Although it appears that reducing cell size may beneficially influence the production and secretion of the blood pressure-regulating adipokines, adiponectin and angiotensinogen, direct influence of production/secretion from hypertrophic adipocytes has not been adequately explored. Furthermore, it remains to be determined whether CLA isomers differentially regulate adipokine production in hypertrophic adipocytes, characteristic of obesity. Thus, we elected to investigate the effects of CLA isomers on adipocyte dysfunction in relation to blood pressure and adipokine production by large and small adipocytes in older fa/fa Zucker rats with established hypertension. Many adipokines have been linked to blood pressure regulation(Reference Yiannikouris, Gupte and Putnam21); however, the strongest links have been made with angiotensinogen(Reference Thatcher, Yiannikouris and Gupte22, Reference Boustany, Bharadwaj and Daugherty23), adiponectin(Reference Ohashi, Kihara and Ouchi16, Reference Ouchi, Ohishi and Kihara24) and leptin(Reference Dunbar, Hu and Lu25, Reference Rahmouni and Morgan26). However, the animal model used in the present study has a mutation in the leptin receptor and thus would not respond to increases in leptin. Therefore, the present study focused on adiponectin and angiotensinogen as blood pressure-regulating adipokines.
Experimental methods
Animals and diet
The protocol used for these experiments was approved by the University of Manitoba Protocol Management and Review Committee. Male fa/fa Zucker rats (15 weeks old) and their lean littermates (Harlan, Indianapolis, IN, USA) were randomly assigned to one of the three dietary groups (n 10 per group): (i) obese control; (ii) 0·4 % (w/w) c9, t11-CLA; (iii) 0·4 % (w/w) t10, c12-CLA; (iv) lean rats fed with the same diet as the obese control group. The diet formulation has been previously published(Reference Ruth, Taylor and Zahradka27). At the end of the 8-week feeding period, the rats were euthanised by CO2 asphyxiation followed by decapitation. Blood samples were collected from the trunk of the animals, centrifuged at 3000 g for 15 min at 4°C and subsequently stored at − 80°C until analysed for serum adiponectin using a rat-specific total adiponectin EIA kit (Alpco, Salem, NH, USA).
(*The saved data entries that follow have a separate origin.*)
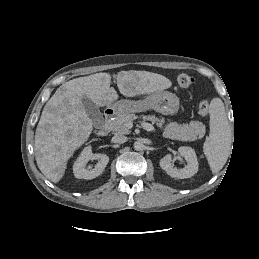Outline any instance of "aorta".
I'll return each mask as SVG.
<instances>
[{
	"label": "aorta",
	"mask_w": 259,
	"mask_h": 259,
	"mask_svg": "<svg viewBox=\"0 0 259 259\" xmlns=\"http://www.w3.org/2000/svg\"><path fill=\"white\" fill-rule=\"evenodd\" d=\"M134 149L136 151H142L144 149V144L142 142H140V141H136L134 143Z\"/></svg>",
	"instance_id": "aorta-1"
}]
</instances>
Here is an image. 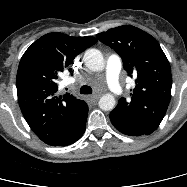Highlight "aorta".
<instances>
[{
	"mask_svg": "<svg viewBox=\"0 0 187 187\" xmlns=\"http://www.w3.org/2000/svg\"><path fill=\"white\" fill-rule=\"evenodd\" d=\"M83 61L87 68L92 71H102L105 67V61L102 53L97 49H88L85 51ZM115 98L112 94H104L99 100V107L103 111H111L115 107Z\"/></svg>",
	"mask_w": 187,
	"mask_h": 187,
	"instance_id": "obj_1",
	"label": "aorta"
}]
</instances>
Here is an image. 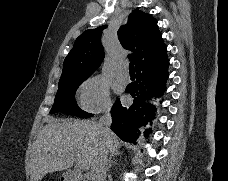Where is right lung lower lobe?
I'll return each instance as SVG.
<instances>
[{
	"label": "right lung lower lobe",
	"mask_w": 228,
	"mask_h": 181,
	"mask_svg": "<svg viewBox=\"0 0 228 181\" xmlns=\"http://www.w3.org/2000/svg\"><path fill=\"white\" fill-rule=\"evenodd\" d=\"M166 46L135 67L137 79L126 87L134 102L131 106H123L117 100L112 107L111 129L123 140L135 143L139 132L137 128L145 126L154 117L155 106L150 102L157 100L165 92L168 79Z\"/></svg>",
	"instance_id": "1"
}]
</instances>
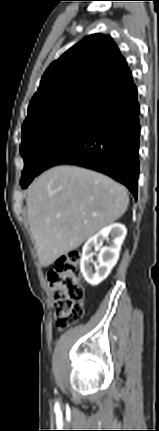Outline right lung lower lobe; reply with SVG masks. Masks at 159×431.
Returning <instances> with one entry per match:
<instances>
[{
	"label": "right lung lower lobe",
	"mask_w": 159,
	"mask_h": 431,
	"mask_svg": "<svg viewBox=\"0 0 159 431\" xmlns=\"http://www.w3.org/2000/svg\"><path fill=\"white\" fill-rule=\"evenodd\" d=\"M140 129L136 90L65 133L44 156L39 174L59 164L85 167L124 184L137 199Z\"/></svg>",
	"instance_id": "98d812e1"
}]
</instances>
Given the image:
Blood pressure measurements
The indirect tail-cuff method (IITC Life Sciences blood pressure monitoring system, Woodland Hills, CA, USA) was used to measure systolic blood pressure in the conscious state at baseline and at the end of the present study. The tail-cuff method has been used for many years, and comparative studies show that both telemetry and the tail-cuff methods provide similar blood pressure results(Reference Feng, Whitesall and Zhang28, Reference Whitesall, Hoff and Vollmer29). Three measurements were taken for each animal at each time point and the average was calculated to determine mean systolic pressure.
Morphometry
Epididymal adipose tissue samples frozen in cryogel were sectioned (10-μm thick), mounted on Super Frost plus slides (Fisher, Ottawa, ON, Canada) and fixed in formaldehyde. Images were captured with a BH2-RFCA microscope (Olympus, Center Valley, CA, USA) using a Q-Imaging camera and Q-Capture Pro 6.0 software (QImaging, Surrey, BC, Canada). Adipocyte size was quantified with Image J software 1.42 (National Institutes of Health, Bethesda, MD, USA), as previously described(Reference Noto, Zahradka and Yurkova4). A continuous block of twenty-five cells was measured in every field to determine average cell size and size distribution for each treatment group. In addition, the number of adipocytes in each 160 mm2 section was counted and the mean number of cells per group was quantified.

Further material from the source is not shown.